> **REQUIRED ACTION**: For the material below, return exactly the lines starting at the line containing "- Landscape handling" and ending at the line containing "- [x] Chrome (latest) - All fixes working", both ends included, and no others.

> **STUDY MATERIAL**:
Segment Open
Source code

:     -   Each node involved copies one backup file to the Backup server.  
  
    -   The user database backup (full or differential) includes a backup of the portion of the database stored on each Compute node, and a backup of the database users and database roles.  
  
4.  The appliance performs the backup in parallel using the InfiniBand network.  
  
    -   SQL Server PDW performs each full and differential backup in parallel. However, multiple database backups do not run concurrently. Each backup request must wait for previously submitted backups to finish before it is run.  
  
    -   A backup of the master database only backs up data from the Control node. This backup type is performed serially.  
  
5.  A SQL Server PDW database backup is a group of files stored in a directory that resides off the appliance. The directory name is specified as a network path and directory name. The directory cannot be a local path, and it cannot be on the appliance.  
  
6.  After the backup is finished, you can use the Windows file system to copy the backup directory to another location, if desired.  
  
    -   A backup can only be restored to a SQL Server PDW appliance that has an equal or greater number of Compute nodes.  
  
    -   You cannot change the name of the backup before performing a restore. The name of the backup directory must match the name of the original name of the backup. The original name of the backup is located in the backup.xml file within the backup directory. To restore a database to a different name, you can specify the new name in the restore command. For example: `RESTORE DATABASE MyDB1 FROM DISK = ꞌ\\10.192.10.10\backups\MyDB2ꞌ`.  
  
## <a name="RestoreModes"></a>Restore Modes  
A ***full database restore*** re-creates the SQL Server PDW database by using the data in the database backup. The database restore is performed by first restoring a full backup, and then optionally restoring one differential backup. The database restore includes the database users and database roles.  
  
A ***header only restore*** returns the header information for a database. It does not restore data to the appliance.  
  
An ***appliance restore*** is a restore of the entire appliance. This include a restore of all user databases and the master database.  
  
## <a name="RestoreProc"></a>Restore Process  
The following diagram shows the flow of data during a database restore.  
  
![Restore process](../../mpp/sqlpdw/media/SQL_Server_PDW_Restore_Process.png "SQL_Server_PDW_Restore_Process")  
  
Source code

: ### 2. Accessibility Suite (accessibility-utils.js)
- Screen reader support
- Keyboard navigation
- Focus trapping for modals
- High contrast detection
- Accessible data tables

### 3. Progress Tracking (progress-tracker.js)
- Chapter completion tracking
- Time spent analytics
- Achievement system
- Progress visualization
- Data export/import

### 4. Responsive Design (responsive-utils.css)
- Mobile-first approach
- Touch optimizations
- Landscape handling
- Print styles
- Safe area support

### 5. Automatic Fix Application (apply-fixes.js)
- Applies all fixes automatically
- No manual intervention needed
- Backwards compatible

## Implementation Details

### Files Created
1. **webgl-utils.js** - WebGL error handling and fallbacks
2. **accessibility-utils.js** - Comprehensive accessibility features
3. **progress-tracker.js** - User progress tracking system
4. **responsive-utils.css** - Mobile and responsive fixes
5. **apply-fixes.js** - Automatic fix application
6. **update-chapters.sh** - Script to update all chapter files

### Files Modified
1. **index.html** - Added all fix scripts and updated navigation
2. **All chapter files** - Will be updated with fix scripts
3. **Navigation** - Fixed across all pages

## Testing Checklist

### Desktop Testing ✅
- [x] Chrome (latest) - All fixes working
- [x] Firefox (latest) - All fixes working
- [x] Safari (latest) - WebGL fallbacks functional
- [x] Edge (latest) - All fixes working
Segment Closed
> **ANSWER FOR THE TASK**:
- Landscape handling
- Print styles
- Safe area support

### 5. Automatic Fix Application (apply-fixes.js)
- Applies all fixes automatically
- No manual intervention needed
- Backwards compatible

## Implementation Details

### Files Created
1. **webgl-utils.js** - WebGL error handling and fallbacks
2. **accessibility-utils.js** - Comprehensive accessibility features
3. **progress-tracker.js** - User progress tracking system
4. **responsive-utils.css** - Mobile and responsive fixes
5. **apply-fixes.js** - Automatic fix application
6. **update-chapters.sh** - Script to update all chapter files

### Files Modified
1. **index.html** - Added all fix scripts and updated navigation
2. **All chapter files** - Will be updated with fix scripts
3. **Navigation** - Fixed across all pages

## Testing Checklist

### Desktop Testing ✅
- [x] Chrome (latest) - All fixes working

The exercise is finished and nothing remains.